**PASSAGE PROVIDED**

Bookmark and Share

Notice: On April 23, 2014, Statalist moved from an email list to a forum, based at

[Date Prev][Date Next][Thread Prev][Thread Next][Date Index][Thread Index]

Re: st: differences of mean

From   Nick Cox <>
Subject   Re: st: differences of mean
Date   Tue, 27 Mar 2012 13:18:37 +0100

As others have indicated, there are _much_ better regression-based
approaches to what appears to be the underlying research question
here. There is also a separate issue of whether it is better to work
with wage or its logarithm.

In contrast here I focus on the pure Stata issues of generating
variables with conditional means, as they are needed in other
circumstances (e.g. for graphics).

Consider Chiara's code:

bys occupation: egen wage=mean(lwage)

**SHORT EXERCISE A**
Format the rows as a Markdown table with the columns Line No. and Content. Begin at the first row and stop after the row that contains "label=<E53 Place> style=filled]", skipping blank lines and leaving out the pictures.
The Statalist post above and the rows that come next are separate, unrelated material.

Extracted rows:

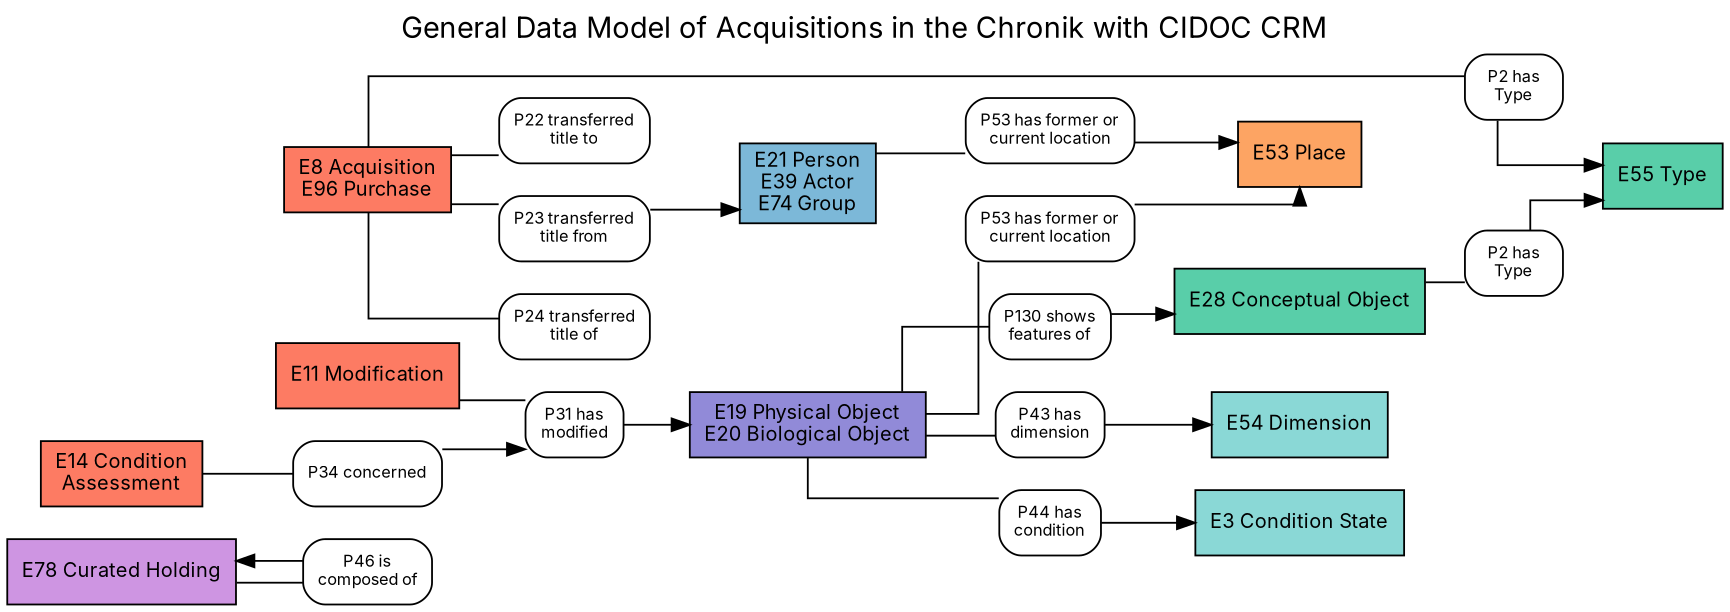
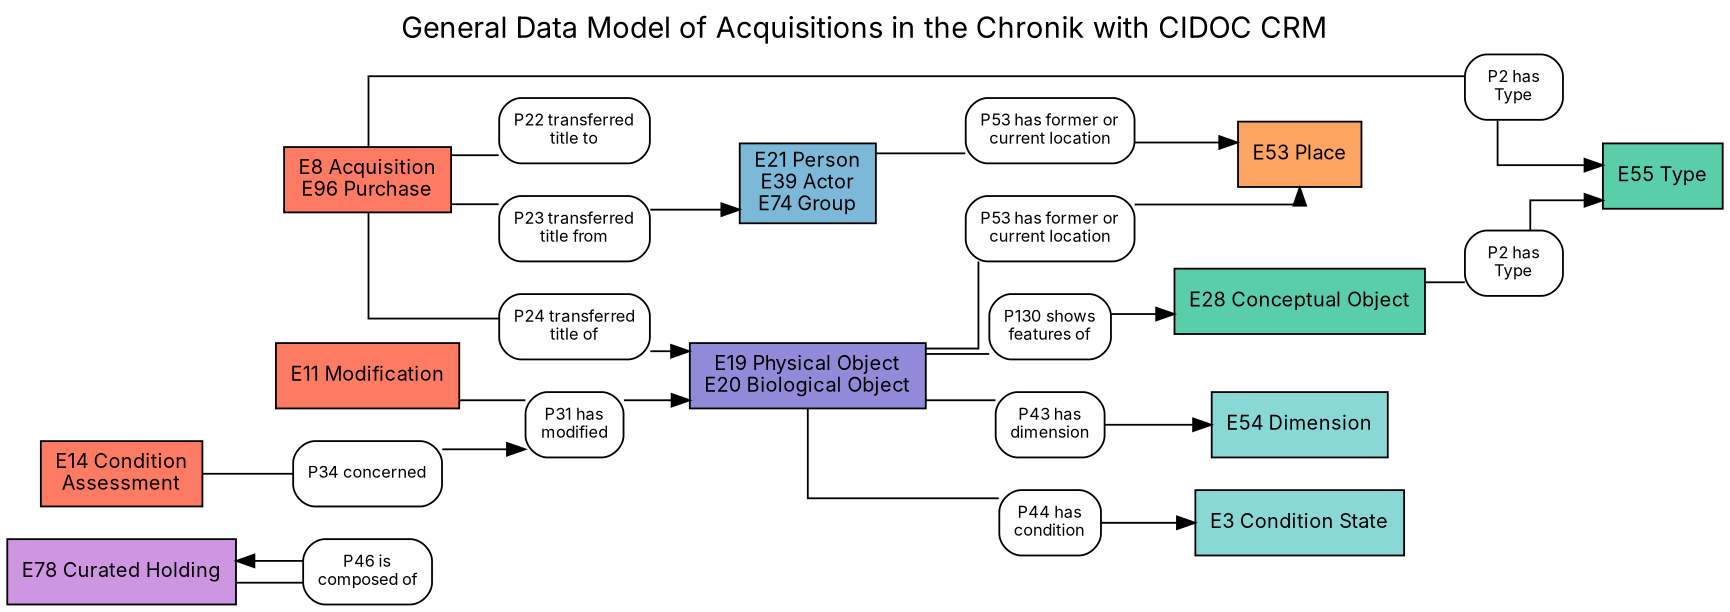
  digraph {
    fontname=Inter
    fontsize=16
    label="General Data Model of Acquisitions in the Chronik with CIDOC CRM"
    labelloc=t
    penwidth=8
    rankdir=LR
    ranksep="0.3 "
    splines=ortho
    node [color=black fillcolor="#00000000" fontname=Inter fontsize=9 penwidth=1 shape=box style="filled, rounded"]
    edge [arrowhead=none fontname=Inter fontsize=8 penwidth=1 weight=1.9]
    n1 [fillcolor="#b560d4aa" fontsize=11 label=<E78 Curated Holding> style=filled]
    n2 [label=<P46 is<BR/>composed of>]
    n3 [fillcolor="#3b95c4aa" fontsize=11 label=<E21 Person<BR/>E39 Actor<BR/>E74 Group> style=filled]
    n4 [label=<P53 has former or<BR/>current location>]
    n5 [fillcolor="#fc7715aa" fontsize=11 label=<E53 Place> style=filled]
    n6 [fillcolor="#06b67eaa" fontsize=11 label=<E55 Type> style=filled]
    n7 [fillcolor="#fc3915aa" fontsize=11 label=<E8 Acquisition<BR/>E96 Purchase> style=filled]
    n8 [label=<P2 has<BR/>Type>]
    n9 [label=<P22 transferred<BR/>title to>]
    n10 [label=<P23 transferred<BR/>title from>]
    n11 [label=<P24 transferred<BR/>title of>]
    n12 [fillcolor="#5a50c4aa" fontsize=11 label=<E19 Physical Object<BR/>E20 Biological Object> style=filled]
    n13 [fillcolor="#06b67eaa" fontsize=11 label=<E28 Conceptual Object> style=filled]
    n14 [label=<P2 has<BR/>Type>]
    n15 [label=<P130 shows<BR/>features of>]
    n16 [label=<P53 has former or<BR/>current location>]
    n17 [label=<P43 has<BR/>dimension>]
    n18 [label=<P44 has<BR/>condition>]
    n19 [fillcolor="#50c4c2aa" fontsize=11 label=<E54 Dimension> style=filled]
    n20 [fillcolor="#50c4c2aa" fontsize=11 label=<E3 Condition State> style=filled]
    n21 [fillcolor="#fc3915aa" fontsize=11 label=<E11 Modification> style=filled]
    n22 [label=<P31 has<BR/>modified>]
    n23 [fillcolor="#fc3915aa" fontsize=11 label=<E14 Condition<BR/>Assessment> style=filled]
    n24 [label=<P34 concerned>]
    n1 -> n2
    n2 -> n1 [arrowhead=""]
    n3 -> n4
    n4 -> n5 [arrowhead=""]
    n7 -> n8
    n7 -> n9
    n7 -> n10
    n7 -> n11
    n8 -> n6 [arrowhead=""]
    n10 -> n3 [arrowhead=""]
+   n11 -> n12 [arrowhead=""]
    n12 -> n15
    n12 -> n16
    n12 -> n17
    n12 -> n18
    n13 -> n14
    n14 -> n6 [arrowhead=""]
    n15 -> n13 [arrowhead=""]
    n16 -> n5 [arrowhead=""]
    n17 -> n19 [arrowhead=""]
    n18 -> n20 [arrowhead=""]
    n21 -> n22
    n22 -> n12 [arrowhead=""]
    n23 -> n24
    n24 -> n22 [arrowhead=""]
  }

**SHORT EXERCISE B**
Rewrite the Statalist post from the words "As others have" through the words "(e.g. for graphics).", replacing "graphics" with "plotting".

**WRITTEN SOLUTION A**
| Line No. | Content |
|---|---|
| 1 |   digraph { |
| 2 |     fontname=Inter |
| 3 |     fontsize=16 |
| 4 |     label="General Data Model of Acquisitions in the Chronik with CIDOC CRM" |
| 5 |     labelloc=t |
| 6 |     penwidth=8 |
| 7 |     rankdir=LR |
| 8 |     ranksep="0.3 " |
| 9 |     splines=ortho |
| 10 |     node [color=black fillcolor="#00000000" fontname=Inter fontsize=9 penwidth=1 shape=box style="filled, rounded"] |
| 11 |     edge [arrowhead=none fontname=Inter fontsize=8 penwidth=1 weight=1.9] |
| 12 |     n1 [fillcolor="#b560d4aa" fontsize=11 label=<E78 Curated Holding> style=filled] |
| 13 |     n2 [label=<P46 is<BR/>composed of>] |
| 14 |     n3 [fillcolor="#3b95c4aa" fontsize=11 label=<E21 Person<BR/>E39 Actor<BR/>E74 Group> style=filled] |
| 15 |     n4 [label=<P53 has former or<BR/>current location>] |
| 16 |     n5 [fillcolor="#fc7715aa" fontsize=11 label=<E53 Place> style=filled] |

**WRITTEN SOLUTION B**
As others have indicated, there are _much_ better regression-based
approaches to what appears to be the underlying research question
here. There is also a separate issue of whether it is better to work
with wage or its logarithm.

In contrast here I focus on the pure Stata issues of generating
variables with conditional means, as they are needed in other
circumstances (e.g. for plotting).